PROVIDED DATA ::
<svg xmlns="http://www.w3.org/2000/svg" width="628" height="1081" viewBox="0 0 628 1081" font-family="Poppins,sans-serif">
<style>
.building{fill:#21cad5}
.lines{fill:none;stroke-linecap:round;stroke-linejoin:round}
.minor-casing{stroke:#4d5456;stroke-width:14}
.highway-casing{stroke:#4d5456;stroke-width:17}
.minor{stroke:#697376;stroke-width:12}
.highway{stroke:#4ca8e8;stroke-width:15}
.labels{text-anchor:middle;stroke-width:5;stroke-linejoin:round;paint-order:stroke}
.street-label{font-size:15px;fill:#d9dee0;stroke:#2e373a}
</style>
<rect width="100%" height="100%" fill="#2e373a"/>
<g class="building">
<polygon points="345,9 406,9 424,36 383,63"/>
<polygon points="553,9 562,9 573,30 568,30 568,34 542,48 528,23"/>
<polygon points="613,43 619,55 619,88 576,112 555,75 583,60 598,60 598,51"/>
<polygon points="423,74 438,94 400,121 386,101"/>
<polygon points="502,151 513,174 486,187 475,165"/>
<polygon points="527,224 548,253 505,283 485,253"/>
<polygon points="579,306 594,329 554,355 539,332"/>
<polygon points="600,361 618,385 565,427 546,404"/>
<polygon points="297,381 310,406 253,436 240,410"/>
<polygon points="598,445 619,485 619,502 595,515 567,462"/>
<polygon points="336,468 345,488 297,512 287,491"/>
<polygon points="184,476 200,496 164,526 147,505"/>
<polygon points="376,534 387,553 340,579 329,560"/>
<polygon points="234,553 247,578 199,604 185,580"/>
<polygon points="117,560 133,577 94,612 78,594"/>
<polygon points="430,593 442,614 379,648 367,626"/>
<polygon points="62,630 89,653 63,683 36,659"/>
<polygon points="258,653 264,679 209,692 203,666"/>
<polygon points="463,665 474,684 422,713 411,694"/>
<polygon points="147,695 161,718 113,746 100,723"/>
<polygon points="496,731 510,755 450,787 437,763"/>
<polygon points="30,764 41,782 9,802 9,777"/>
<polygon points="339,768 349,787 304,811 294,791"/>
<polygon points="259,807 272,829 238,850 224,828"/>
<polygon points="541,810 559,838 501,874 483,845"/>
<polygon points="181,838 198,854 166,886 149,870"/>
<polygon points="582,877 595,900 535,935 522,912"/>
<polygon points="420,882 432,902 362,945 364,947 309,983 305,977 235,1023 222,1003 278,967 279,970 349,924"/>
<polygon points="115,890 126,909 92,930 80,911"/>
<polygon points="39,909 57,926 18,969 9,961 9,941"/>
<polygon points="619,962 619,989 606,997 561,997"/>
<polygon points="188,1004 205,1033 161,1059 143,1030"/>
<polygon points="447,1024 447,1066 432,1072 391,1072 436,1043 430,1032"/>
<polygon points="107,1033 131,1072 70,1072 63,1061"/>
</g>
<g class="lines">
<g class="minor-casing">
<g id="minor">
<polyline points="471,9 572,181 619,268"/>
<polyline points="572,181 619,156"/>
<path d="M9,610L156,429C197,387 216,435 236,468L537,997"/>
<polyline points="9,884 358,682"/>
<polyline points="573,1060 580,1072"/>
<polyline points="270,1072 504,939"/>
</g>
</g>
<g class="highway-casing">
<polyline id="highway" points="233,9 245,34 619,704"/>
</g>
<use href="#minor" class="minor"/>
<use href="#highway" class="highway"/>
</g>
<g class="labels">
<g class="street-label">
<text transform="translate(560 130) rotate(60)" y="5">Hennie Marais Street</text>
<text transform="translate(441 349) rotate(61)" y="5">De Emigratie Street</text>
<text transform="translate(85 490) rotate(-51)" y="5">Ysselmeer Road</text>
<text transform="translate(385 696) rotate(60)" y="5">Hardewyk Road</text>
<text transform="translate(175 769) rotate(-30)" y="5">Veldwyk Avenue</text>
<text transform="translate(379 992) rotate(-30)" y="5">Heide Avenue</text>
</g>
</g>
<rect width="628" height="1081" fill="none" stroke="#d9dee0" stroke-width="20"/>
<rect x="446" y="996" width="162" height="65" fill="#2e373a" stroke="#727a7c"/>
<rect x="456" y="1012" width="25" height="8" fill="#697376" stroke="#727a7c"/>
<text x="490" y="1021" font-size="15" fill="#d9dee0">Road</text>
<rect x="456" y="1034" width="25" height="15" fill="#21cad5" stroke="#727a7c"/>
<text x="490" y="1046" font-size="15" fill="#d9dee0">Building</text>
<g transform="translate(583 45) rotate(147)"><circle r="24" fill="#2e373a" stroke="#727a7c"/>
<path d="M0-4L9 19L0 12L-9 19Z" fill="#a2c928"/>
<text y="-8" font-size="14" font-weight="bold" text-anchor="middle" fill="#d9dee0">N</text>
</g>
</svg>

EXERCISE DETAILS ::
What lines in the entries above hold "href"? Copy every one.

ANSWER FOR THIS EXERCISE ::
<use href="#minor" class="minor"/>
<use href="#highway" class="highway"/>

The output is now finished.